Work request ::
Please retype the data in full and exactly; the pictures are not part of the copy.

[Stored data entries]
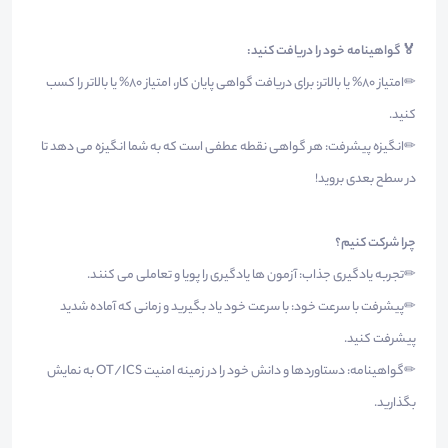
🏅 گواهینامه خود را دریافت کنید:
✏امتیاز 80% یا بالاتر: برای دریافت گواهی پایان کار، امتیاز 80% یا بالاتر را کسب
کنید.
✏انگیزه پیشرفت: هر گواهی نقطه عطفی است که به شما انگیزه می دهد تا
در سطح بعدی بروید!
چرا شرکت کنیم؟
✏تجربه یادگیری جذاب: آزمون ها یادگیری را پویا و تعاملی می کنند.
✏پیشرفت با سرعت خود: با سرعت خود یاد بگیرید و زمانی که آماده شدید
پیشرفت کنید.
✏گواهینامه: دستاوردها و دانش خود را در زمینه امنیت OT/ICS به نمایش
بگذارید.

Response to the exercise ::
🏅 گواهینامه خود را دریافت کنید:
✏امتیاز 80% یا بالاتر: برای دریافت گواهی پایان کار، امتیاز 80% یا بالاتر را کسب
کنید.
✏انگیزه پیشرفت: هر گواهی نقطه عطفی است که به شما انگیزه می دهد تا
در سطح بعدی بروید!
چرا شرکت کنیم؟
✏تجربه یادگیری جذاب: آزمون ها یادگیری را پویا و تعاملی می کنند.
✏پیشرفت با سرعت خود: با سرعت خود یاد بگیرید و زمانی که آماده شدید
پیشرفت کنید.
✏گواهینامه: دستاوردها و دانش خود را در زمینه امنیت OT/ICS به نمایش
بگذارید.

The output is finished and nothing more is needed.